The plan, authorized by Congress in the America’s Water Infrastructure Act of 2018, will provide flood risk management benefits to over 71,000 acres of mixed-use land with a current population estimated at 160,000 residents and an estimated $21 billion in property. The recommended plan includes North and Central Stockton –Delta Front, Lower Calaveras River, and San Joaquin River levee improvements. The structural features of the plan include approximately 24 miles of levee improvements, and two closure structures (Fourteen-mile Slough and Smith Canal). The non-structural measures include a comprehensive flood warning system, emergency evacuation planning and floodplain management. The project is estimated to cost $1.3 billion with annual benefits of $255 million.
“San Joaquin County has one of the Central Valley’s highest concentrations of people exposed to flood risk,” said Central Valley Flood Protection Board President Bill Edgar. “Financially, the magnitude of needed improvements to flood protection facilities is more than the state and locals can manage on their own. Partnership with the Corps, therefore, is critical to our collective ability to protect residents, more than 160 critical infrastructure sites – including the new VA hospital – and billions in damageable property.”
Currently USACE is completing design of the first planned reach TS30L, located along Tenmile Slough between West March Lane and White Slough west of Interstate 5, and beginning geotechnical analysis and pre-design for up to 10 additional reaches.
“We’re very encouraged by and appreciative of the Corps’ significant investment in the planning, design and construction of critical flood risk reduction projects to protect families, homes, businesses, and vital public facilities in our region,” said Manteca City Councilmember and San Joaquin Area Flood Control Agency Board Chair Gary Singh. “Although we still have a long road ahead of us, this first increment of design and construction will go a long way toward increasing our region’s resiliency to flood threats from ever more unpredictable storms and sea level rise.”
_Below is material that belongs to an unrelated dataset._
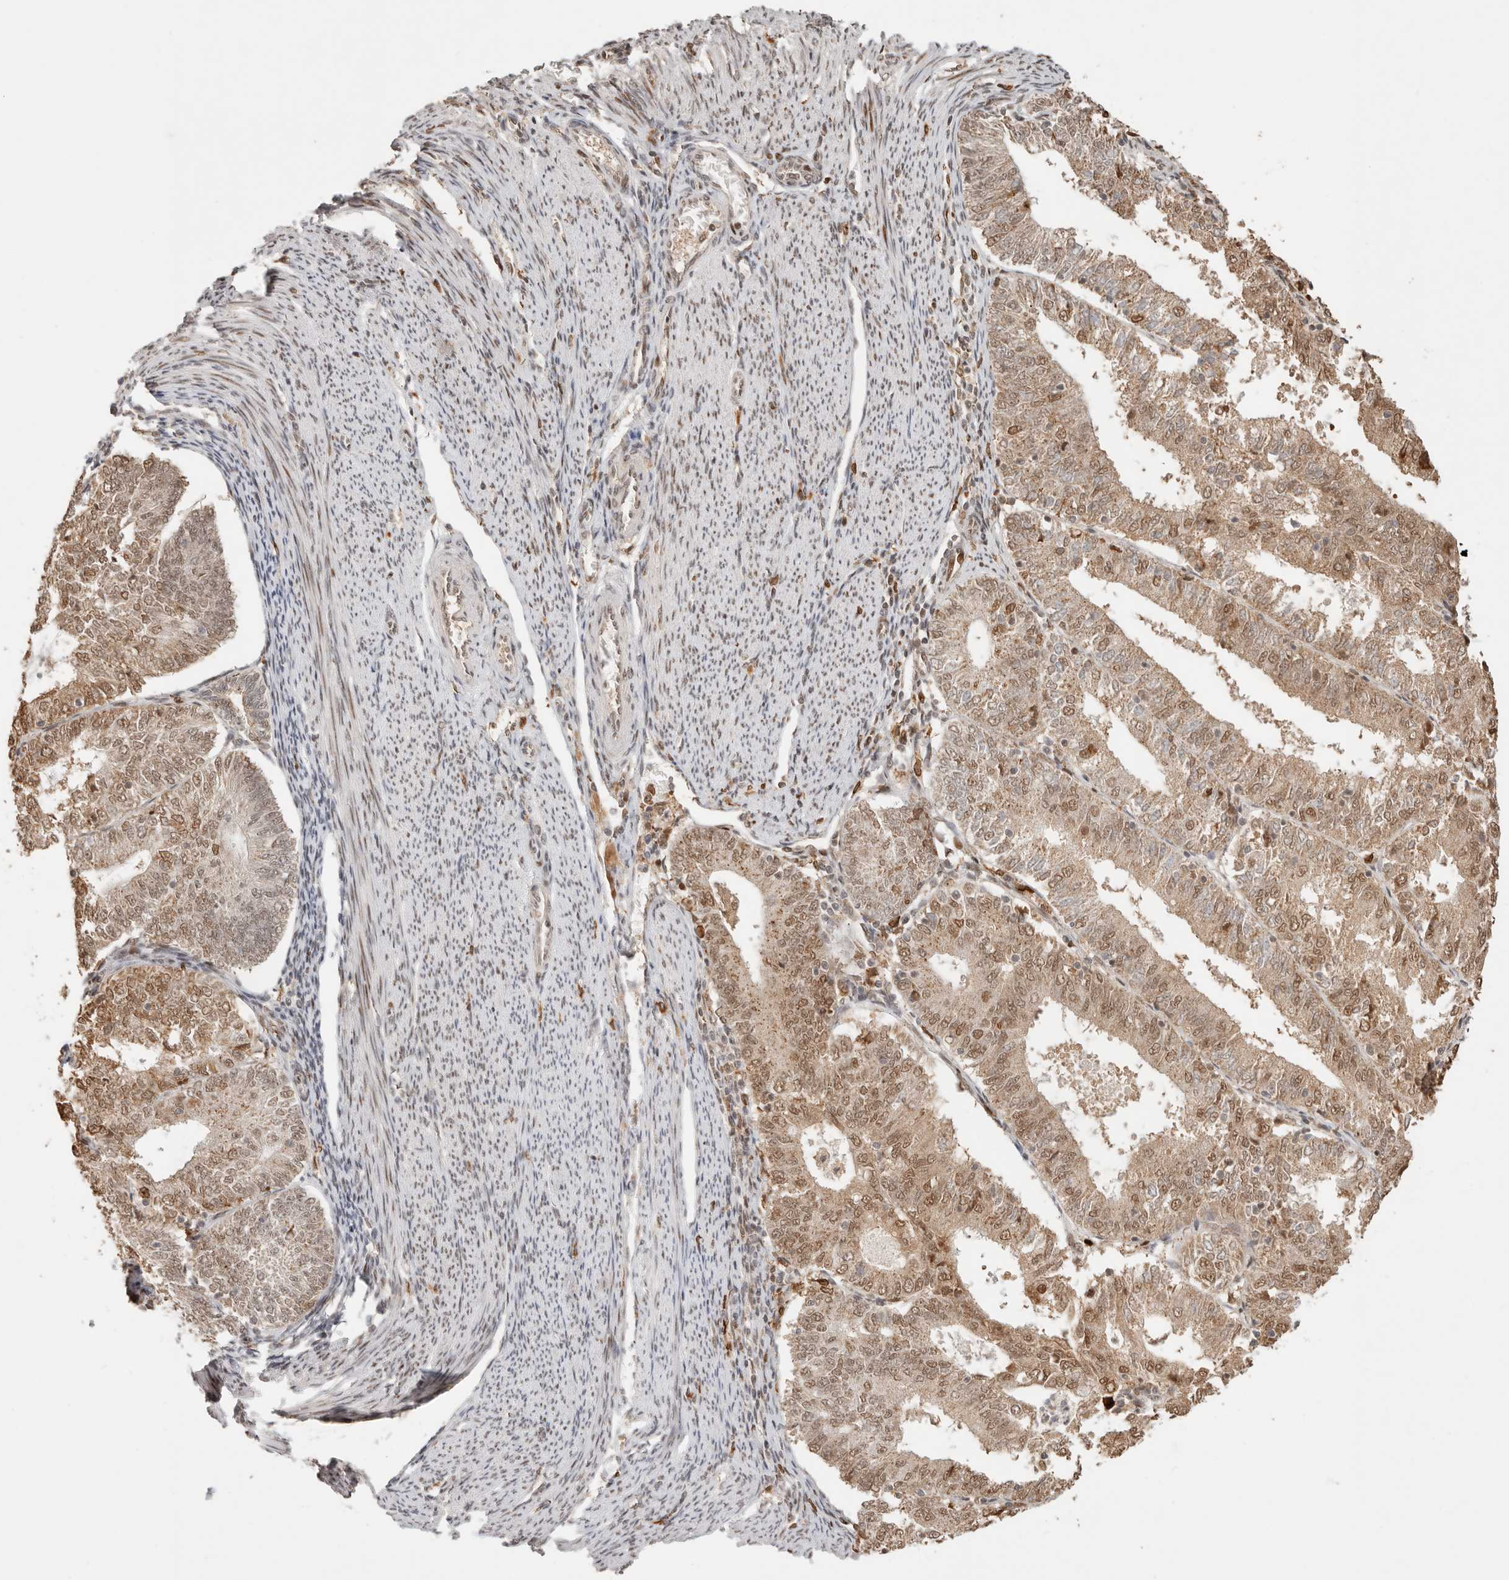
{"staining": {"intensity": "moderate", "quantity": ">75%", "location": "cytoplasmic/membranous,nuclear"}, "tissue": "endometrial cancer", "cell_type": "Tumor cells", "image_type": "cancer", "snomed": [{"axis": "morphology", "description": "Adenocarcinoma, NOS"}, {"axis": "topography", "description": "Endometrium"}], "caption": "Adenocarcinoma (endometrial) was stained to show a protein in brown. There is medium levels of moderate cytoplasmic/membranous and nuclear positivity in approximately >75% of tumor cells. Using DAB (3,3'-diaminobenzidine) (brown) and hematoxylin (blue) stains, captured at high magnification using brightfield microscopy.", "gene": "NPAS2", "patient": {"sex": "female", "age": 57}}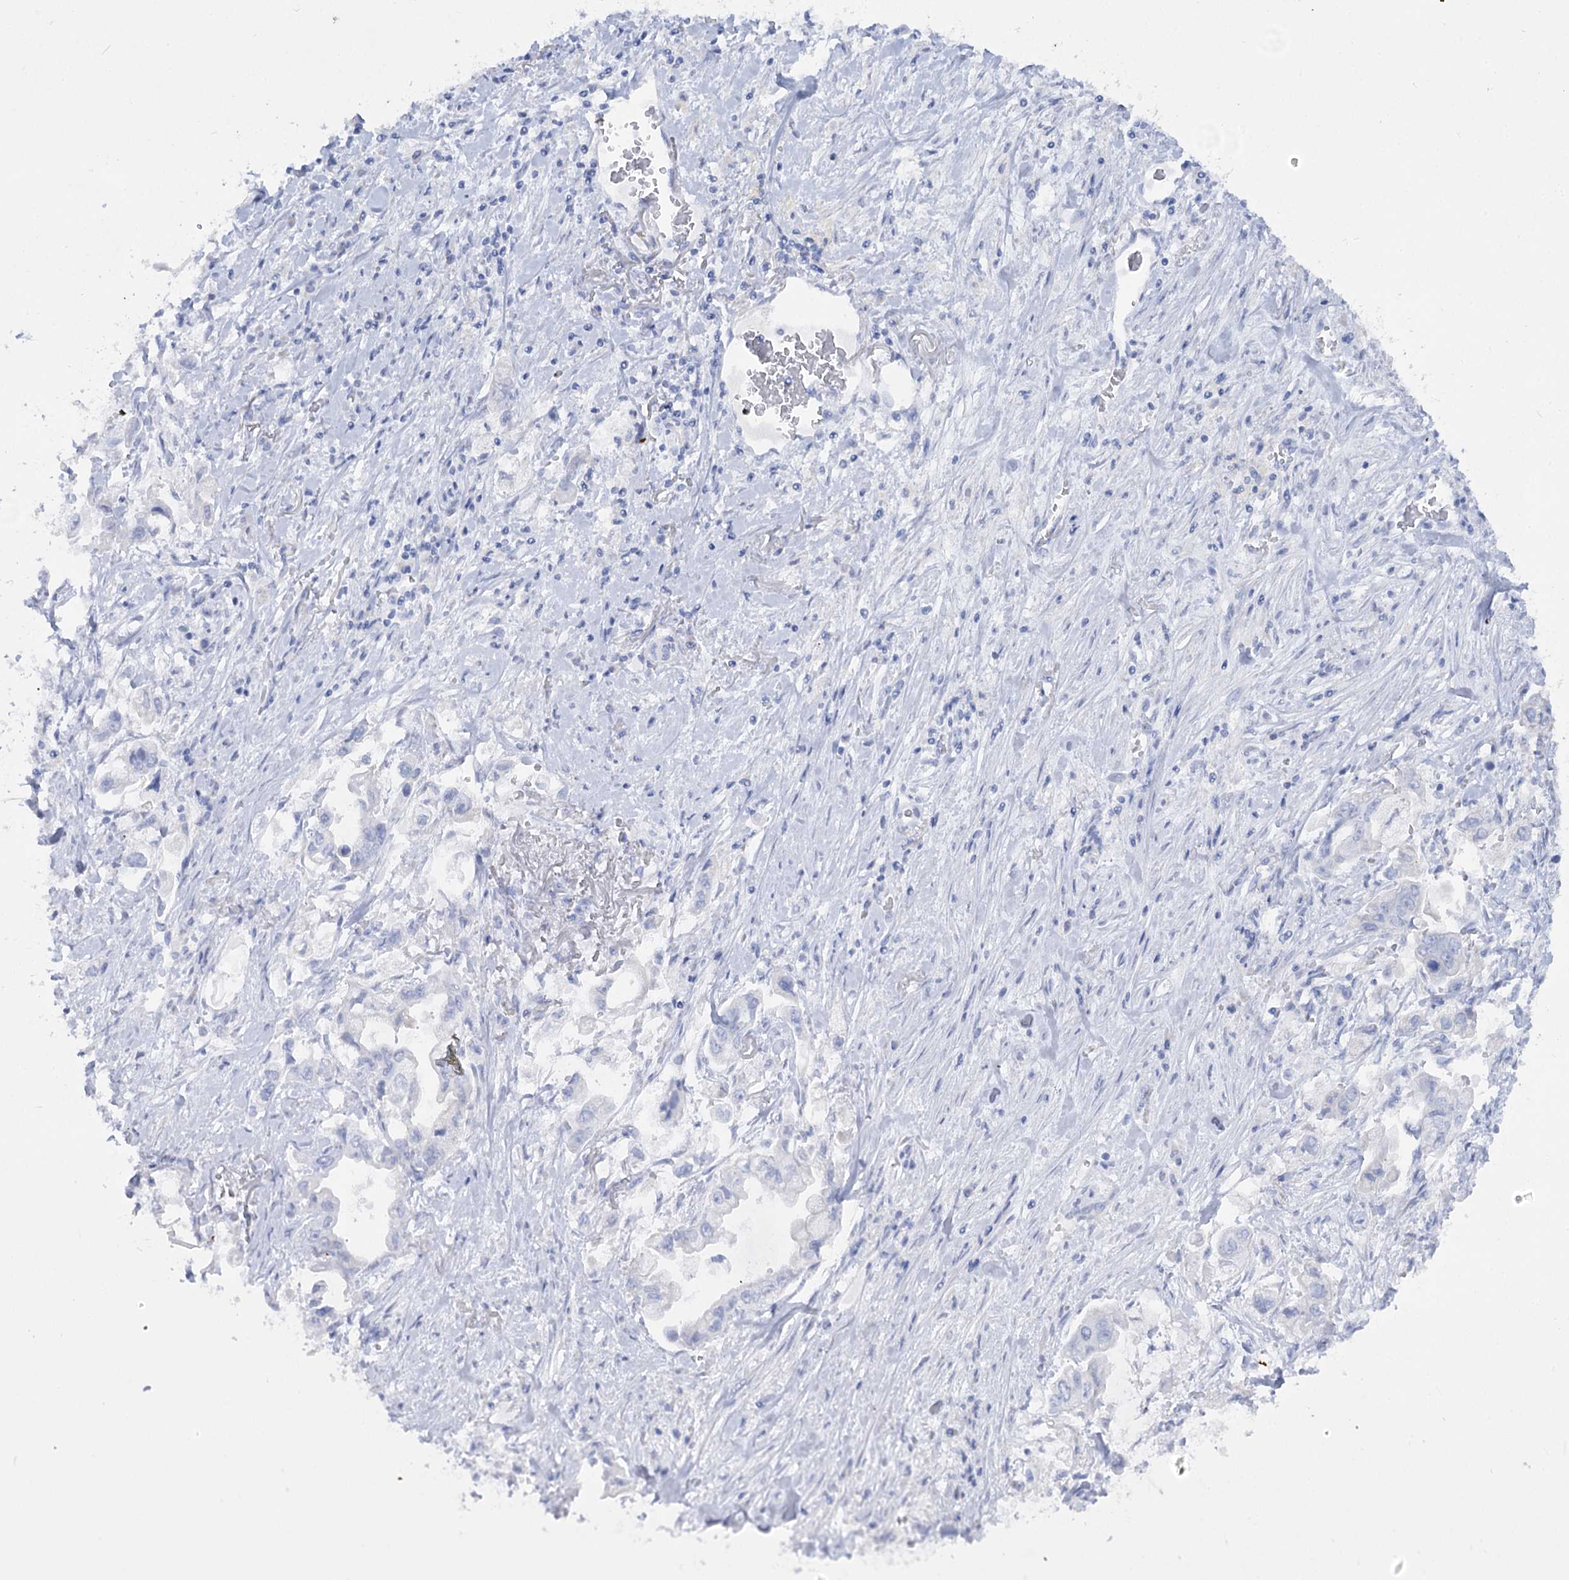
{"staining": {"intensity": "negative", "quantity": "none", "location": "none"}, "tissue": "stomach cancer", "cell_type": "Tumor cells", "image_type": "cancer", "snomed": [{"axis": "morphology", "description": "Adenocarcinoma, NOS"}, {"axis": "topography", "description": "Stomach"}], "caption": "High power microscopy photomicrograph of an IHC micrograph of stomach cancer, revealing no significant positivity in tumor cells. Brightfield microscopy of IHC stained with DAB (brown) and hematoxylin (blue), captured at high magnification.", "gene": "GBF1", "patient": {"sex": "male", "age": 62}}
“The Department of Water Resources is excited to partner on this critical project to protect people and businesses in the greater Stockton region,” said DWR Director Karla Nemeth. “This project aligns with the state’s commitment of making a more resilient flood system and our collective understanding that we must provide flood protection to those historically marginalized communities who have had to withstand the greatest burden of risk.”